Te’kîdü’z-zem bimâ yüşbihü’l-medh sanatı, te’kîdü’l-medhin mukabili olarak ilk defa Hatîb el-Kazvînî tarafından ortaya konulmuştur. Bu sanat yerginin övgü biçiminde anlatımına dayanmaktadır, diğer bir ifadeyle dışı övgü, içi yergi bildiren ifadelerle hicvetmektir. (TDV İslâm Ansiklopedisi Tekit mad.)
Hakiki yolu bulmayı nefyeden yoldan istisna ise muttasıl, ilk olan hidayet yolundan istisna ise munkatı’ istisnadır. Bu istisnada zıddına benzeyen bir şeyle tekid söz konusudur. Çünkü bu kelam uyarı için gelmiştir. İstisnada hırs kokusu vardır. Sonra müstesna zikredilince inzar kabilinden olduğu anlaşılır. Bu ifadede tehekküm de vardır. Çünkü istisna onları hidayete erdirme yoludur. Onları cehennem yoluna zorlamak için değildir. Zira hidayet, dalalette olanı sevilen mekâna yöneltmektir.
(Âşûr)
وَكَانَ ذٰلِكَ عَلَى اللّٰهِ يَس۪يراً
وَ istînâfiyyedir. Cümle كَانَ ’nin dahil olduğu sübut ifade eden isim cümlesidir. Cümle faide-i haber talebî kelamdır.
Müsnedün ileyhin işaret ismi ile gelmesi işaret edilenin önemini belirtir.
ذٰلِكَ ’de istiare vardır.

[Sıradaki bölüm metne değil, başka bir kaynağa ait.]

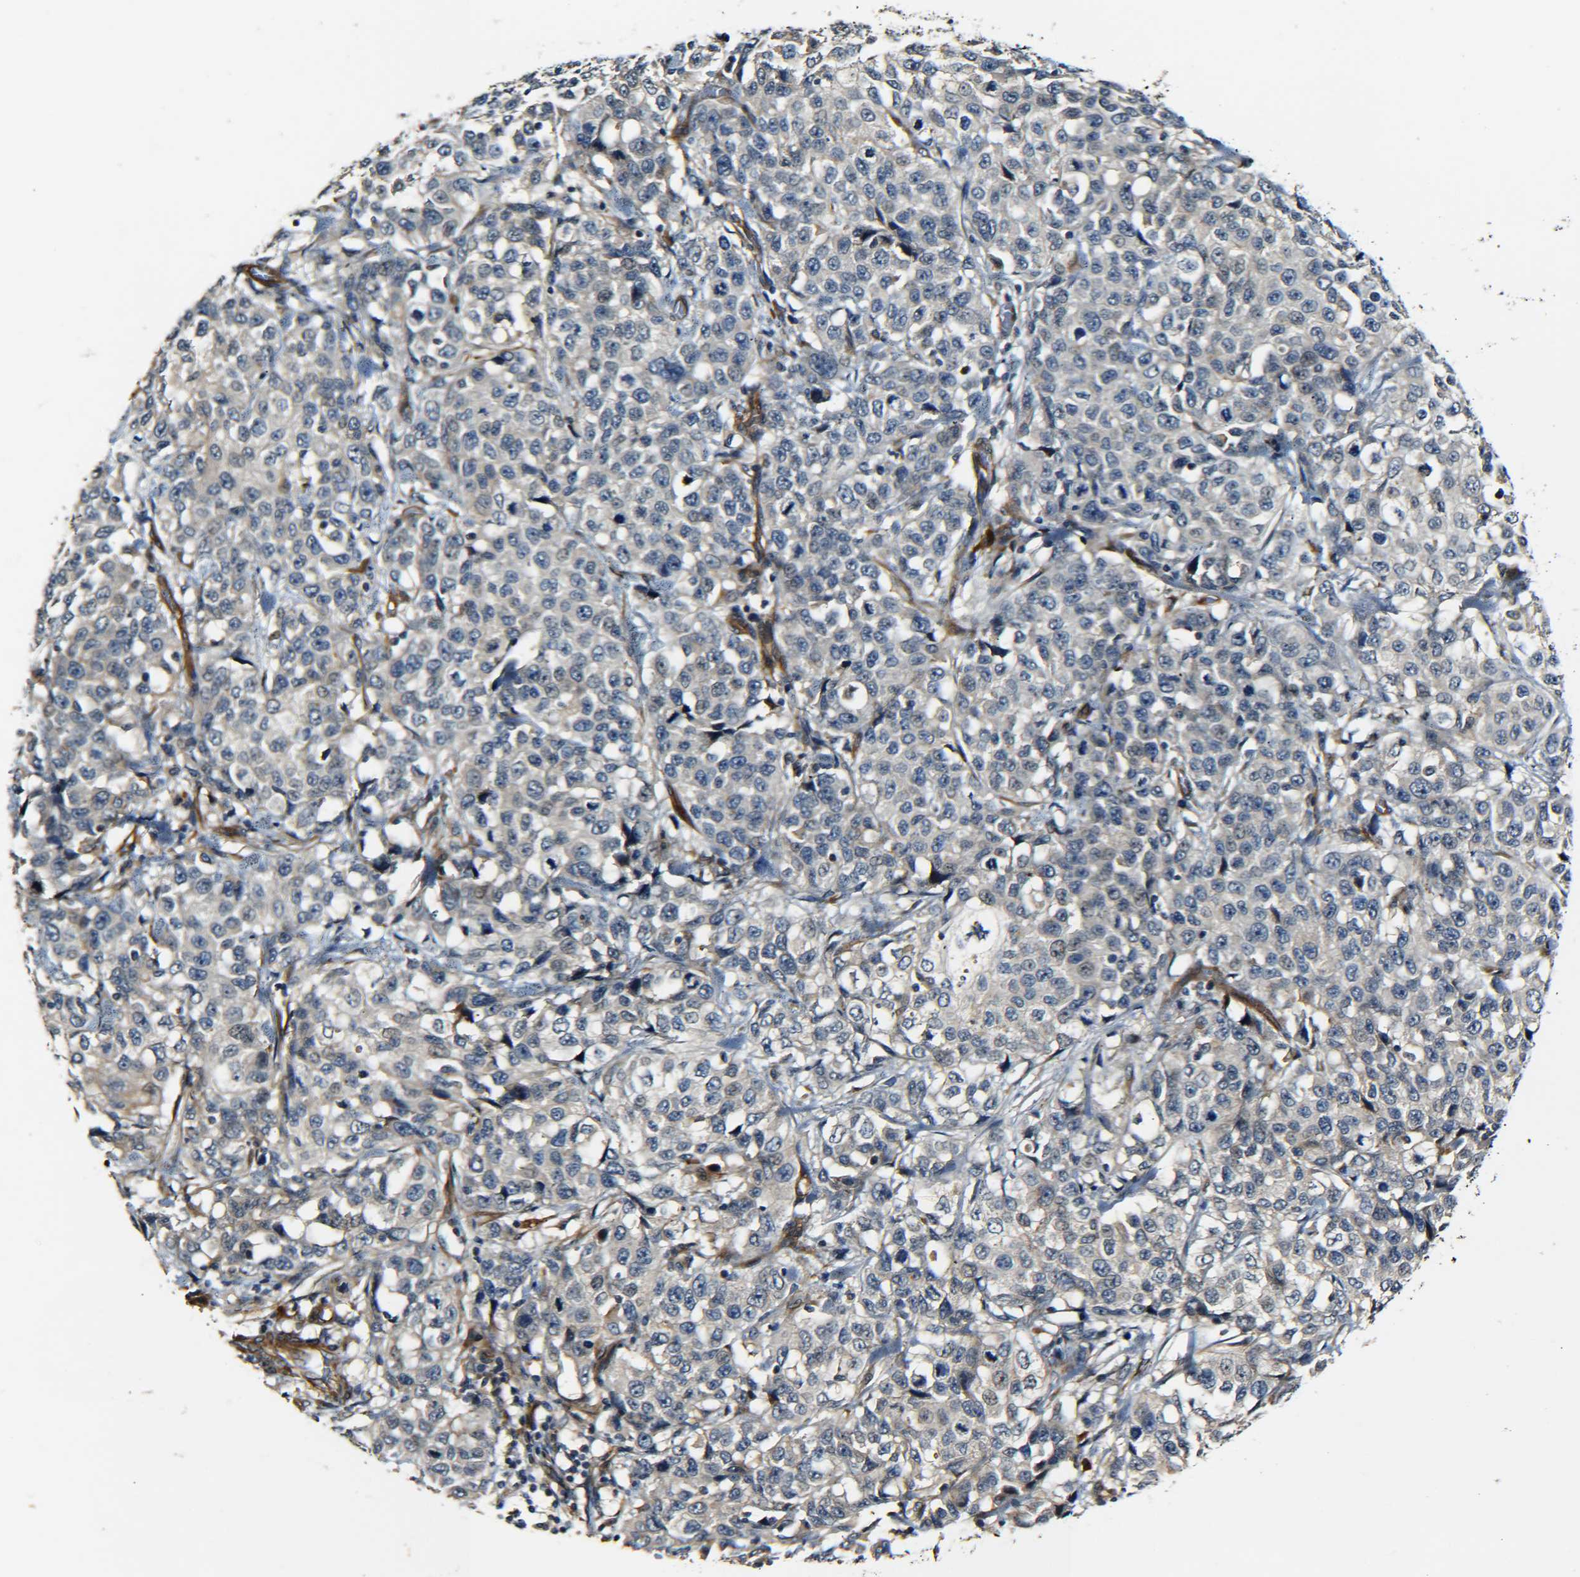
{"staining": {"intensity": "weak", "quantity": "<25%", "location": "cytoplasmic/membranous"}, "tissue": "stomach cancer", "cell_type": "Tumor cells", "image_type": "cancer", "snomed": [{"axis": "morphology", "description": "Normal tissue, NOS"}, {"axis": "morphology", "description": "Adenocarcinoma, NOS"}, {"axis": "topography", "description": "Stomach"}], "caption": "DAB (3,3'-diaminobenzidine) immunohistochemical staining of human adenocarcinoma (stomach) exhibits no significant positivity in tumor cells.", "gene": "MEIS1", "patient": {"sex": "male", "age": 48}}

Mahsus şeyleri işaret etmekte kullanılan ذٰلِكَ ile bu cümlede durum işaret edilmiştir. Aklî olan hissî olana benzetilmiştir. Câmi’, her ikisindeki vücudun tahakkukudur.

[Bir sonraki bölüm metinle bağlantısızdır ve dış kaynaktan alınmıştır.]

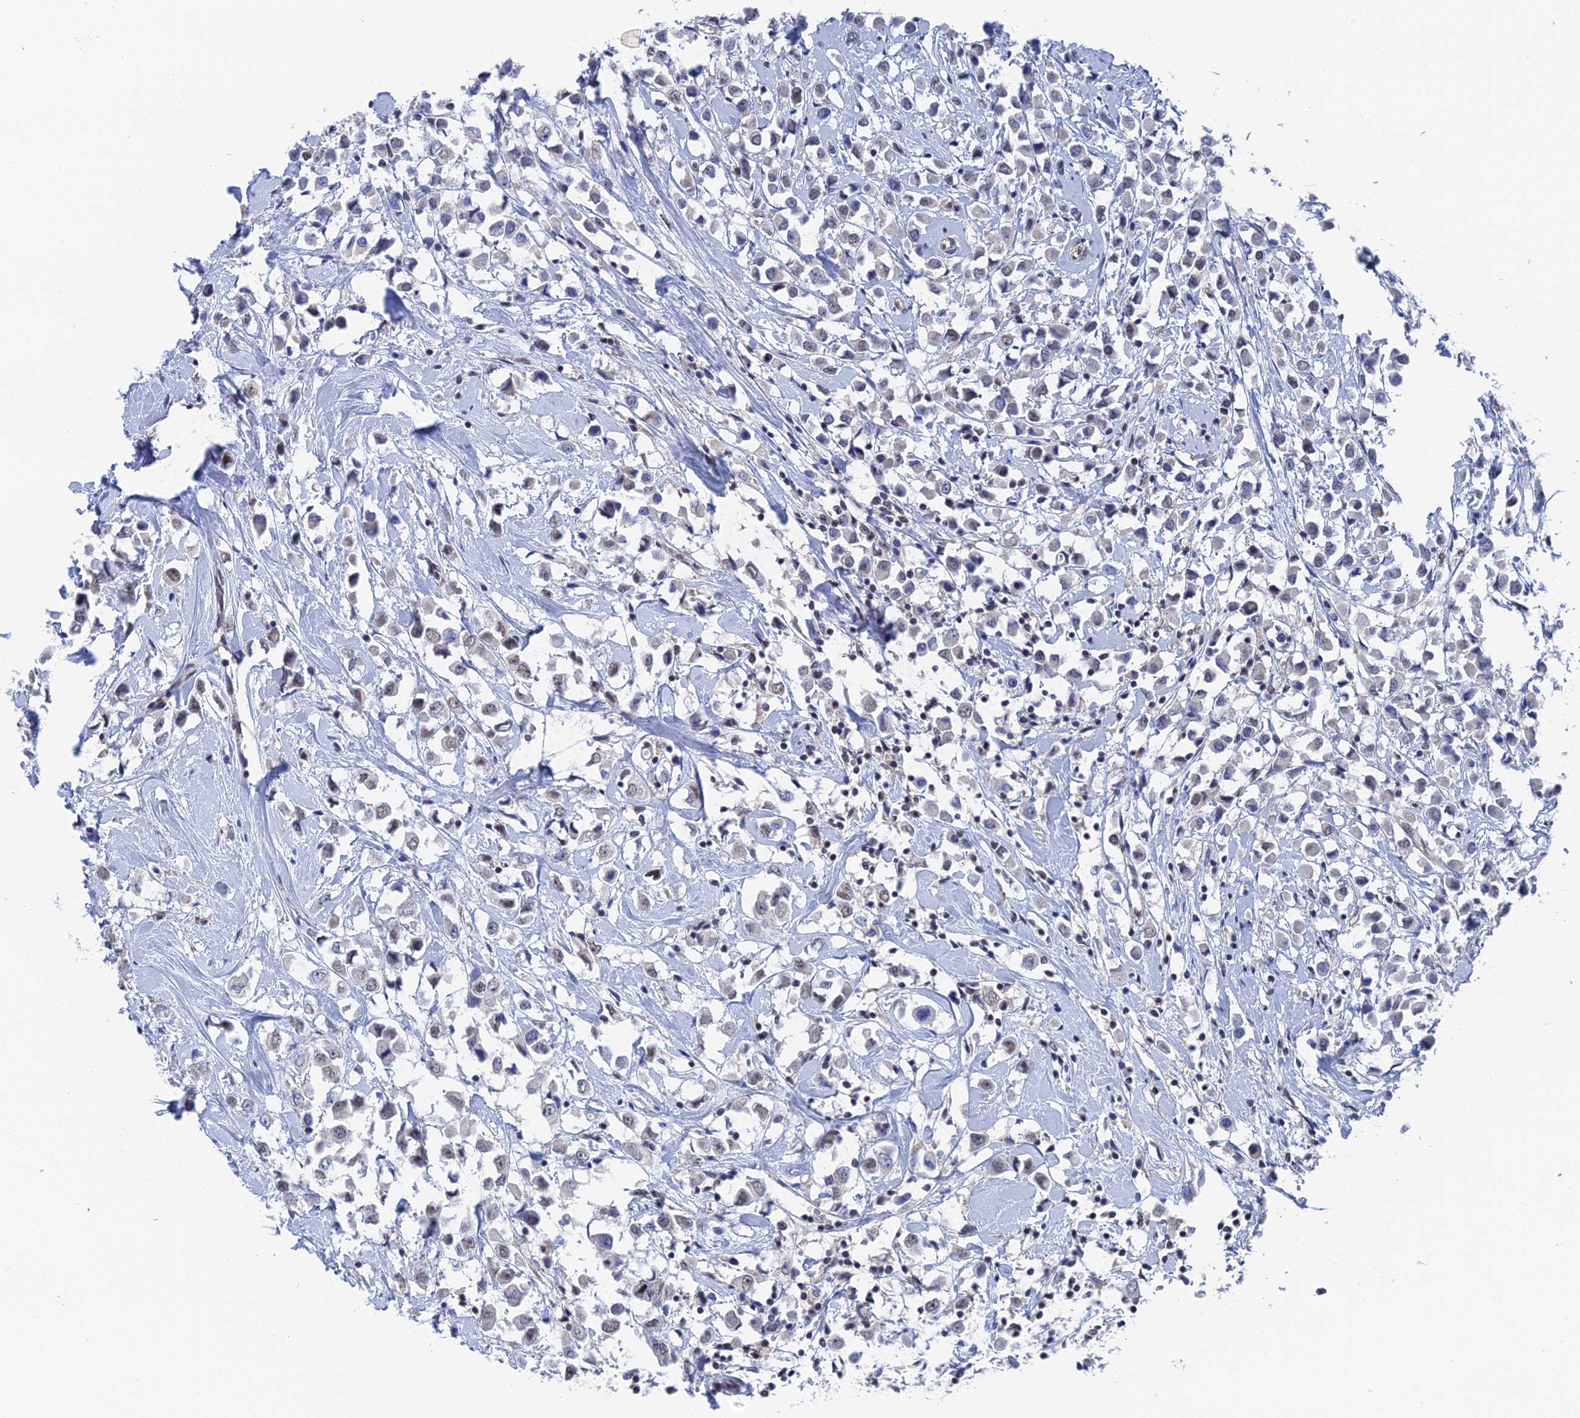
{"staining": {"intensity": "weak", "quantity": "<25%", "location": "nuclear"}, "tissue": "breast cancer", "cell_type": "Tumor cells", "image_type": "cancer", "snomed": [{"axis": "morphology", "description": "Duct carcinoma"}, {"axis": "topography", "description": "Breast"}], "caption": "IHC micrograph of human invasive ductal carcinoma (breast) stained for a protein (brown), which reveals no staining in tumor cells.", "gene": "TSSC4", "patient": {"sex": "female", "age": 61}}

عَلَى اللّٰهِ car mecruru amili olan يَس۪يرًا ’e takdim edilmiştir. Bu takdim kasr ifade eder. Burada bu fiilin Allah’a kolay olduğu ifade edilmiş. Aslında Allah Teâlâ’ya her şey kolaydır. Bu cümle Allah’ın sonsuz kudretinden kinayedir.